Reason: Have a script select one from the list and pass it on as
'isabelle jedit -l $SESSION'

If it is not possible per se, but there is already some workaround
needing some scripting, I'd be fine with this too.

view this post on Zulip Email Gateway (Aug 19 2022 at 12:27):

From: Makarius <makarius@sketis.net>
On Tue, 12 Nov 2013, René Neumann wrote:

There is 'isabelle findlogics', which gives me a list of all heaps.

findlogics is one of these obsolete Proof General tools. Its result is
not well-defined, it merely lists files that happen to lie around in
certain directories.

Is there some equivalent for sessions? Or would it be possible to add a
switch to 'isabelle build'? So that e.g.

isabelle build -d . -L

just prints the list of sessions it can find?

Reason: Have a script select one from the list and pass it on as
'isabelle jedit -l $SESSION'

If it is not possible per se, but there is already some workaround
needing some scripting, I'd be fine with this too.

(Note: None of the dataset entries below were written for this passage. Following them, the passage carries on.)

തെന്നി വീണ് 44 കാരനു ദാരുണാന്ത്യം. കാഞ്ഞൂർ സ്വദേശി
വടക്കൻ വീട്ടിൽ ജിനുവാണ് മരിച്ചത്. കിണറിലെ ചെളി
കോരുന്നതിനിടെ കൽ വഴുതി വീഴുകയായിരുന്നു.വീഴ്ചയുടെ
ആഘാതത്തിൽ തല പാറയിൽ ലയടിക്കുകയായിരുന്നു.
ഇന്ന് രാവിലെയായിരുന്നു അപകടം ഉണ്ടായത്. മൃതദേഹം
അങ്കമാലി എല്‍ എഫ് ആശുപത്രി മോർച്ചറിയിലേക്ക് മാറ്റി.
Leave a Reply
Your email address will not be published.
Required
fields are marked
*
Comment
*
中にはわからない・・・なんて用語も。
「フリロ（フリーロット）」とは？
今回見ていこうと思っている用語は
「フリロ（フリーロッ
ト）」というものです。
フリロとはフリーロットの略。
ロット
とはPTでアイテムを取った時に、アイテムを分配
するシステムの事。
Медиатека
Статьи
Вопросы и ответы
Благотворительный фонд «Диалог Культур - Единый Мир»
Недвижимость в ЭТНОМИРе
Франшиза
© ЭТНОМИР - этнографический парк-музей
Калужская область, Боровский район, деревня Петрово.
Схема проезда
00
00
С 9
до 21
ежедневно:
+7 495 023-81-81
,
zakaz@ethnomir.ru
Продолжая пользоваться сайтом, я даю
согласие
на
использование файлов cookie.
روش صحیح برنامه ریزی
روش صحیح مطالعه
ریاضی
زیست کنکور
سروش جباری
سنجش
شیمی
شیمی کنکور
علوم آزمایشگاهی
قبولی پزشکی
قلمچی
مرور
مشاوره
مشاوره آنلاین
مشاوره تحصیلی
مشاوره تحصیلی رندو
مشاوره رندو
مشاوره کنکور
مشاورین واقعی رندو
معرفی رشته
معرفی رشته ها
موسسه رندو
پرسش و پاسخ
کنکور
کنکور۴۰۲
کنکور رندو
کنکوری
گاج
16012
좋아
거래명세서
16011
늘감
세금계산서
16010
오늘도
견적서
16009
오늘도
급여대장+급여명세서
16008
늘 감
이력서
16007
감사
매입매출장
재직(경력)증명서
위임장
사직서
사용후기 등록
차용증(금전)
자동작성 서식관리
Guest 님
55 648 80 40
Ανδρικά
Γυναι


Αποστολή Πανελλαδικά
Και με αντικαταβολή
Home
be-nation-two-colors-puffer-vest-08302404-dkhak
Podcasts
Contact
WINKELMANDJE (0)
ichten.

You can either try to find suitable letter soups for "isabelle build" to
approximate in the shell what you have in mind, or use Isabelle/Scala as
the system programming language that it was meant to be. The "system"
manual has a brief entry on the "Scala script wrapper".

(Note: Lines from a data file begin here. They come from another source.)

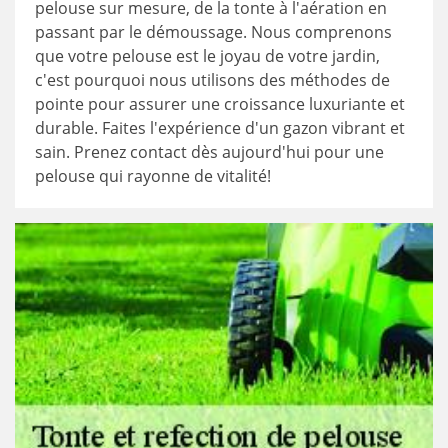
pelouse sur mesure, de la tonte à l'aération en
passant par le démoussage. Nous comprenons
que votre pelouse est le joyau de votre jardin,
c'est pourquoi nous utilisons des méthodes de
pointe pour assurer une croissance luxuriante et
durable. Faites l'expérience d'un gazon vibrant et
sain. Prenez contact dès aujourd'hui pour une
pelouse qui rayonne de vitalité!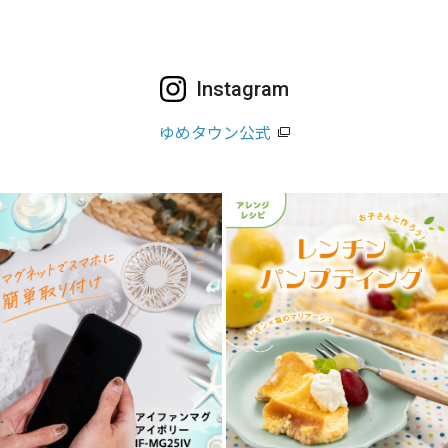
Instagram
ゆめタウン公式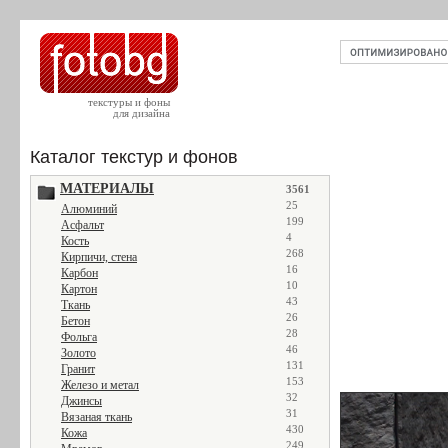
текстуры и фоны
для дизайна
Каталог текстур и фонов
МАТЕРИАЛЫ
3561
25
Алюминий
199
Асфальт
4
Кость
268
Кирпичи, стена
16
Карбон
10
Картон
43
Ткань
26
Бетон
28
Фольга
46
Золото
131
Гранит
153
Железо и метал
32
Джинсы
31
Вязаная ткань
430
Кожа
249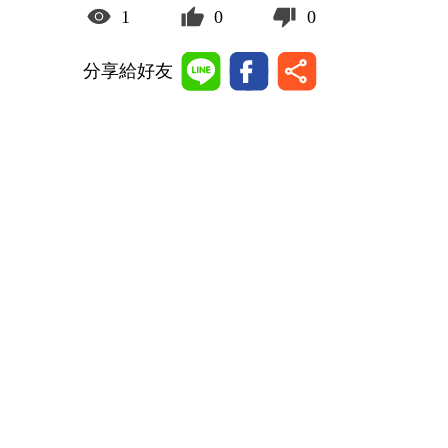
1
0
0
分享給好友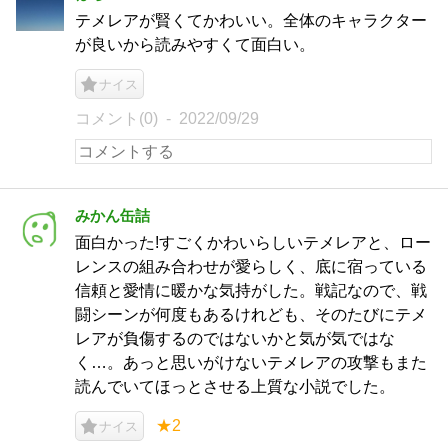
テメレアが賢くてかわいい。全体のキャラクター
が良いから読みやすくて面白い。
ナイス
コメント(0)
2022/09/29
みかん缶詰
面白かった!すごくかわいらしいテメレアと、ロー
レンスの組み合わせが愛らしく、底に宿っている
信頼と愛情に暖かな気持がした。戦記なので、戦
闘シーンが何度もあるけれども、そのたびにテメ
レアが負傷するのではないかと気が気ではな
く…。あっと思いがけないテメレアの攻撃もまた
読んでいてほっとさせる上質な小説でした。
★2
ナイス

Then you are in statically typed Isabelle/Scala, with access to the
isabelle.Build module etc. So you can do "higher-order object-oriented
scripting" there with the official Isabelle/Scala interfaces.

Makarius

view this post on Zulip Email Gateway (Aug 19 2022 at 12:28):

From: René Neumann <rene.neumann@in.tum.de>
I just came up with this little Scala-snippet, that seems to do what I
need (first time ever I touched Scala):

val options = isabelle.Options.init()
val path = isabelle.Path.explode("/home/necoro/cava")
val sessions = isabelle.Build.find_sessions(options, List((false, path)))

sessions.graph.keys.foreach{ s => print(s + " ") }
println

Unfortunately, this is rather slow. Both the startup (ie running
isabelle_scala_script), and also the Options.init() and find_sessions().

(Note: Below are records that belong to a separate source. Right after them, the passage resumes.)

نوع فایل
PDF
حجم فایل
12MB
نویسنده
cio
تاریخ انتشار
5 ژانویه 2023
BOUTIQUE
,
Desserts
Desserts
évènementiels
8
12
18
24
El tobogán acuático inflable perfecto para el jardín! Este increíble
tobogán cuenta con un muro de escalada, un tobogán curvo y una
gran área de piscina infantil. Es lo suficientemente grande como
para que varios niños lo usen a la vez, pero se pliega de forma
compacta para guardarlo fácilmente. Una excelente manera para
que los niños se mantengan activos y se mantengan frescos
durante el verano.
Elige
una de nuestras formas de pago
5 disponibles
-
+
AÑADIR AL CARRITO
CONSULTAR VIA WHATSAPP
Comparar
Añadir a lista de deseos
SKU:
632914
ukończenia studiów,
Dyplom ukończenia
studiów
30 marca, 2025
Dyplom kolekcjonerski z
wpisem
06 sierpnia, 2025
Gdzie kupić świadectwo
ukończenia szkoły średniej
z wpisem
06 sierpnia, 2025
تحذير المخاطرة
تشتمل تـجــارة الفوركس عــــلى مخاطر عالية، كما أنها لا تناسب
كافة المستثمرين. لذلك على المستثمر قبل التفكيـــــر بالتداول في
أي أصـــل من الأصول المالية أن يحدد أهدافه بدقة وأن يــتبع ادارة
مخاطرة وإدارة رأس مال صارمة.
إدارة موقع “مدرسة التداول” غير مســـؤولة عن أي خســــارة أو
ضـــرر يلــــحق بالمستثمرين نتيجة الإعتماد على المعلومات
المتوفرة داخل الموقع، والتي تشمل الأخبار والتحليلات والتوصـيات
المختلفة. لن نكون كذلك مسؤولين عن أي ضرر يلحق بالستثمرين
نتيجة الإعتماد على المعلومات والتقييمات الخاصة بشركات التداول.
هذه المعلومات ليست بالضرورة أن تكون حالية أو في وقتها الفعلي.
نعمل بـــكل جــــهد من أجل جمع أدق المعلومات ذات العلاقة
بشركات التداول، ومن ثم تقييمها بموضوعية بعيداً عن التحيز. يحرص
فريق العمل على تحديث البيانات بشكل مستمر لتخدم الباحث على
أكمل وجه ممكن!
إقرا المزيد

I don't know yet, if I want this to be called from a shell script.

view this post on Zulip Email Gateway (Aug 19 2022 at 12:29):

From: Makarius <makarius@sketis.net>
On Tue, 12 Nov 2013, René Neumann wrote:

Reason: Have a script select one from the list and pass it on as
'isabelle jedit -l $SESSION'

I just came up with this little Scala-snippet, that seems to do what I
need (first time ever I touched Scala):

So far the question what you actually need was left open.

Isabelle/jEdit already provides a dialog to select the logic image, and it
is rebuilt automatically on startup. The reboot is a bit awkward, but it
should usually do the job.

Unfortunately, this is rather slow. Both the startup (ie running
isabelle_scala_script), and also the Options.init() and find_sessions().

By making a cold start from outside the Isabelle system, e.g. from the
shell, several startup-penalties are adding up: Scala script compilation,
JVM runtime warmup etc.

There are ways to reduce this a bit, although I am myself not an expert of
all the options to scalac and java runtime.

The general move in recent years is away from Isabelle command-line tools,
and towards the assumption that you have the Prover IDE already running
and do things from there.

Makarius

view this post on Zulip Email Gateway (Aug 19 2022 at 12:29):

From: René Neumann <rene.neumann@in.tum.de>
I want jEdit to start right up with the correct session. This
Scala-snippet would mostly be needed for sanity-checks ("does the
session you want me to pass to jEdit exist"), and hence not doing them
is ok. The other usecase was that calling my script with a unique
substring of the session name was sufficient. But I rarely use this, and
if I really will, the dialog in jEdit should take care of it.